Based on their findings, Dr. Serra and Dr. Llop-Guevara concluded that the RAD51-IF test was feasible and accurate to assess the functional status of HRR and identify PARP inhibitor and platinum sensitive tumours in treatment-naive early TNBC FFPE tumour samples.
They emphasised that the RAD51 test was highly concordant with tumour BRCA mutation, other HRR gene alterations and genomic HRD tests. They noted that RAD51 associated with PARPi activity and independently predicted clinical benefit from adding carboplatin to neoadjuvant chemotherapy in TNBC.
According to the investigators, their results support further development to incorporate RAD51 testing in clinical decision making.

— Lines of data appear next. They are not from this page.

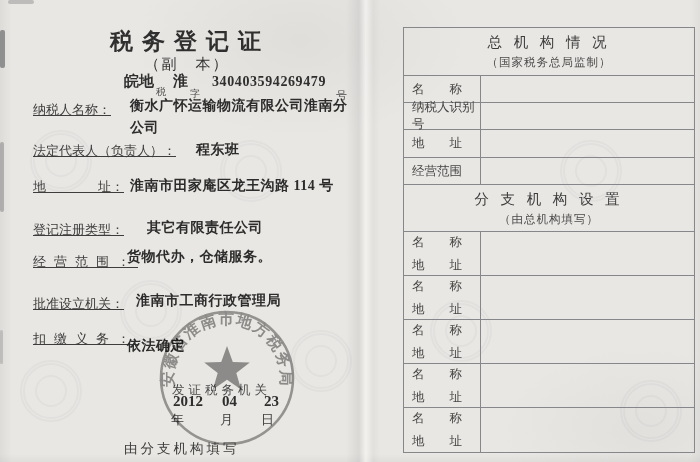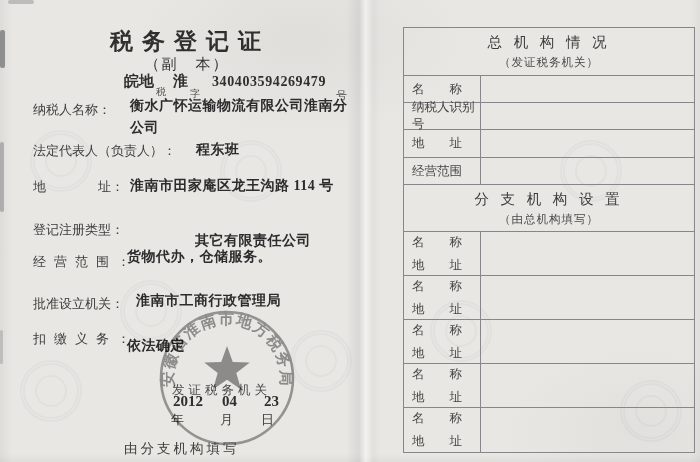--- a/index.html
+++ b/index.html
@@ -34,27 +34,27 @@
   .title{left:97px;top:26px;width:186px;text-align:center;
          font-size:23px;font-weight:bold;letter-spacing:9px;color:#2f2f2f;}
   .subtitle{left:97px;top:55px;width:180px;text-align:center;
             font-size:15px;letter-spacing:2px;color:#333;}
   .serial{left:124px;top:72px;display:flex;align-items:flex-start;color:#2f2f2f;}
   .serial .big{font-size:15px;font-weight:bold;}
   .serial .sub{font-size:10px;margin-top:13px;margin-left:2px;color:#474747;}
   .serial .num{font-size:14px;font-weight:600;letter-spacing:0.6px;margin-left:12px;margin-top:2px;}
   .serial .suf{font-size:11px;margin-top:16px;margin-left:10px;color:#474747;}
 
-  .flabel{position:absolute;left:33px;font-size:13px;color:#3d3d3d;}
+  .flabel{position:absolute;left:33px;font-size:13px;color:#3d3d3d;text-decoration:underline;}
   .fvalue{position:absolute;font-size:14px;font-weight:600;color:#2c2c2c;letter-spacing:0.5px;line-height:22px;}
   .ls8{letter-spacing:8px;}
   .l1{top:101px;} .v1{left:130px;top:95px;width:224px;}
   .l2{top:142px;} .v2{left:196px;top:139px;}
   .l3{top:178px;} .v3{left:130px;top:175px;}
-  .l4{top:221px;} .v4{left:147px;top:230px;margin-left:48px;}
+  .l4{top:221px;} .v4{left:147px;top:217px;}
   .l5{top:253px;} .v5{left:127px;top:246px;}
   .l6{top:295px;} .v6{left:136px;top:290px;}
   .l7{top:330px;} .v7{left:127px;top:335px;}
 
   .issuer-label{left:172px;top:382px;font-size:12.5px;letter-spacing:4px;color:#4b4b4b;}
   .date-part{position:absolute;top:393px;font-size:15px;font-weight:bold;color:#2e2e2e;}
   .dy{left:173px;} .dm{left:222px;} .dd{left:256px;margin-left:8px;}
   .unit{position:absolute;top:411px;font-size:13px;color:#3d3d3d;}
   .uy{left:171px;} .um{left:220px;} .ud{left:261px;}
   .footer{left:124px;top:440px;font-size:13.5px;letter-spacing:3px;color:#3b3b3b;}
@@ -148,21 +148,21 @@
     </text>
     <polygon points="72,40 77.8,56.1 94.8,56.6 81.3,67.0 86.1,83.4 72,73.8 57.9,83.4 62.7,67.0 49.2,56.6 66.2,56.1" fill="#6f6f6f" opacity="0.85"></polygon>
   </svg>
 
   <div class="abs footer">由分支机构填写</div>
 
   <div class="abs table">
 
     <div class="trow thead">
       <div class="t1">总 机 构 情 况</div>
-      <div class="t2">（发证税务机关）</div>
+      <div class="t2">（国家税务总局监制）</div>
     </div>
 
     <div class="trow r27">
       <div class="tlabel">名　　称</div>
       <div class="tvalue"></div>
     </div>
     <div class="trow r27">
       <div class="tlabel">纳税人识别号</div>
       <div class="tvalue"></div>
     </div>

The work in the first study was funded by the Instituto de Salud Carlos III, Asociación Española Contra el Cáncer. Clovis Oncology Inc., Cridlan Foundation, CRUK, Breast Cancer Now, NHS, Wellcome Trust. The second study was funded by ERA-PerMed, Asociación Española Contra el Cáncer and “la Caixa” Foundation and the European Institute of Innovation and Technology/Horizon 2020 (CaixaImpulse programme).
- 1O – Serra Elizalde V, Llop-Guevara A, Pearson A, et al. Detection of homologous recombination repair deficiency (HRD) in treatment-naive early triple negative breast cancer (TNBC) by RAD51 foci and comparison with DNA-based tests. ESMO Breast Cancer Virtual Congress 2021 (5-8 May).
- 2O – Llop-Guevara A, Vladimirova V, Schneeweiss A, et al. Association of RAD51 with Homologous Recombination Deficiency (HRD) and clinical outcomes in untreated triple-negative breast cancer (TNBC): analysis of the GeparSixto randomized clinical trial. ESMO Breast Cancer Virtual Congress 2021 (5-8 May).